Royal London One-Day Cup South Group

Middlesex 364-6 beat Somerset 246 by 118 runs

A BELOW-PAR Somerset slipped to their second successive Royal London One-Day Cup South Group defeat as Middlesex proved far too strong at Radlett.

Sam Robson recorded his maiden white-ball century as the hosts reignited their Royal London One-Day Cup prospects against a Somerset side who have now lost twice after winning their first four group matches.

Robson, making his first appearance in the competition since he limped off with a hamstring injury against Hampshire almost exactly two years ago, top scored with 106 from as many balls.

He shared an opening partnership of 138 with Max Holden (45) and, supported by a fluent knock of 90 from Nick Gubbins, set up Middlesex’s third-highest 50-over total of 364-6 after they had been put in to bat.

Somerset were unable to build any significant partnerships in response and were bowled out for 246 in 43.4 overs.

Holden was the more aggressive of Middlesex’s opening pair as they made a solid start, but Robson gradually eased into his stride, picking the gaps and hitting Josh Davey for successive leg-side fours.

Robson particularly relished the introduction of Tim Groenewald, heaving the Somerset seamer over the top for four and six in successive deliveries and following that up with 14 off his next over.

It was part-time bowler Azhar Ali who finally made the breakthrough, with Holden – who had earlier survived a chance to Tom Abell at midwicket – driving the leg-spinner into the hands of long on.

Gubbins moved up the order to three and made his attacking intent clear, looking particularly strong on the leg side, while Robson offered just one chance at 90, with Ali unable to cling on to a return catch.

But the Middlesex opener motored on to reach his ton from 99 deliveries, taking advantage of a misfield to run two before eventually pulling the first ball of Craig Overton’s second spell to Roelof van der Merwe at mid-wicket.

Gubbins looked well-placed to follow Robson into three figures, but his innings of 90 from 59 balls came to an end when he swung Van der Merwe into the hands of Lewis Gregory on the boundary.

Middlesex maintained their momentum during the later overs, with John Simpson (32) and Stevie Eskinazi (30) adding 60 before some powerful blows from George Scott (20*) and Toby Roland-Jones (22*) hauled them beyond 350.

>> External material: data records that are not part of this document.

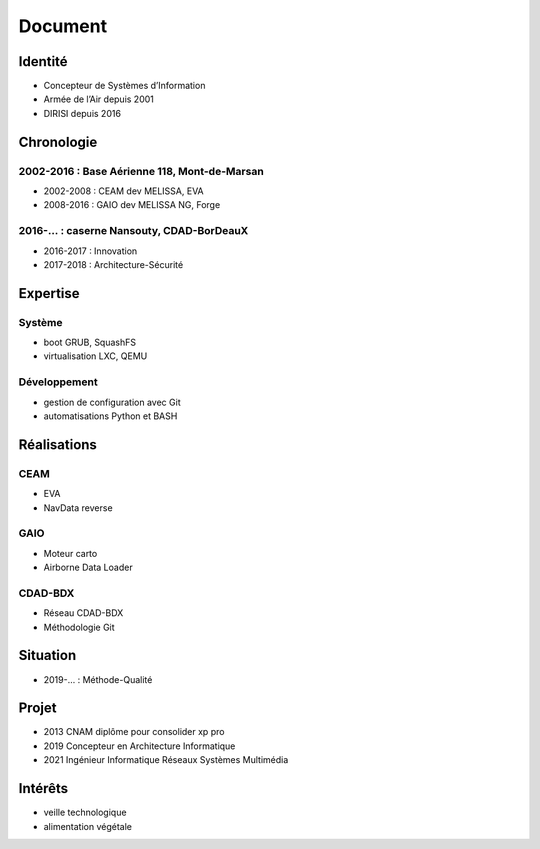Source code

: Document
========

Identité
--------

* Concepteur de Systèmes d’Information
* Armée de l’Air depuis 2001
* DIRISI depuis 2016

Chronologie
-----------

2002-2016 : Base Aérienne 118, Mont-de-Marsan
^^^^^^^^^^^^^^^^^^^^^^^^^^^^^^^^^^^^^^^^^^^^^

* 2002-2008 : CEAM dev MELISSA, EVA
* 2008-2016 : GAIO dev MELISSA NG, Forge

2016-… : caserne Nansouty, CDAD-BorDeauX
^^^^^^^^^^^^^^^^^^^^^^^^^^^^^^^^^^^^^^^^

* 2016-2017 : Innovation
* 2017-2018 : Architecture-Sécurité

Expertise
---------

Système
^^^^^^^

* boot GRUB, SquashFS
* virtualisation LXC, QEMU

Développement
^^^^^^^^^^^^^

* gestion de configuration avec Git
* automatisations Python et BASH

Réalisations
------------

CEAM
^^^^

* EVA
* NavData reverse

GAIO
^^^^

* Moteur carto
* Airborne Data Loader

CDAD-BDX
^^^^^^^^

* Réseau CDAD-BDX
* Méthodologie Git

Situation
---------

* 2019-… : Méthode-Qualité

Projet
------

* 2013 CNAM diplôme pour consolider xp pro
* 2019 Concepteur en Architecture Informatique
* 2021 Ingénieur Informatique Réseaux Systèmes Multimédia

Intérêts
--------

* veille technologique
* alimentation végétale

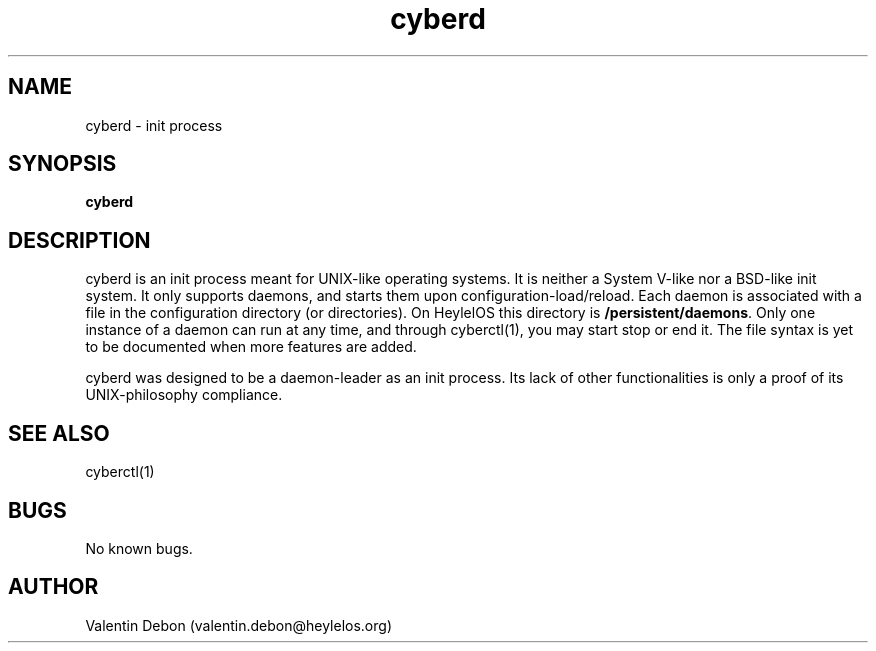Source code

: .\" manpage for the cyberctl init control command
.TH "cyberd" 1 "Mon Mar 4 2019" "cyberd"
.SH NAME
cyberd - init process
.SH SYNOPSIS
\fBcyberd\fR
.SH DESCRIPTION
cyberd is an init process meant for UNIX-like operating systems.
It is neither a System V-like nor a BSD-like init system. It only supports daemons,
and starts them upon configuration-load/reload.
Each daemon is associated with a file in the configuration directory (or directories).
On HeylelOS this directory is \fB/persistent/daemons\fR.
Only one instance of a daemon can run at any time, and through cyberctl(1), you may start stop or end it. The file syntax is yet to be documented when more features are added.
.PP
cyberd was designed to be a daemon-leader as an init process.
Its lack of other functionalities is only a proof of its UNIX-philosophy compliance.
.SH SEE ALSO
cyberctl(1)
.SH BUGS
No known bugs.
.SH AUTHOR
Valentin Debon (valentin.debon@heylelos.org)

Two sharp catches, from Nathan Sowter and Robson respectively, enabled the home side to make early inroads when Somerset replied, with Tom Banton (3) and Peter Trego (12) back in the pavilion before the end of the powerplay.

James Hildreth briefly threatened to make a significant impact, hitting 18 from 19 balls before he played on to James Harris, while Abell (8) was run out at the non-striker’s end when Scott deflected Ali’s drive onto the stumps.

Sowter (3-50) struck with his second delivery, persuading George Bartlett (17) to sweep to backward square leg before Ali – who had batted tidily for 46 – was caught behind swishing at Tom Helm.

Van der Merwe threw the bat for a swift 38 and, although Groenewald (28) and Davey (23*) delayed Middlesex with a last-wicket stand of exactly 50, Roland-Jones wrapped up victory when the former scooped him to mid-wicket.

Somerset director of cricket Andy Hurry: “We weren’t at our best with the bat, the ball or in the field, which is hugely disappointing because until the game against Gloucestershire, we’ve demonstrated what we can deliver.

"It’s the simple things we need to get back to.

“It’s actually quite difficult to defend at this ground and that was the reason we for us looking to have a bowl first.

"When we were at our best earlier in the competition we were consistently executing our skills and we’ve just gone away from that a little bit.

“We need to get back to that, focusing on putting the opposition under pressure. The lower order demonstrated that really well and it was a bit frustrating to have a couple of soft dismissals in the top order.

“We’re still in this competition, we’re right in the mix and there’s a lot to play for. We’ve got a bit of time now to get back on the horse.”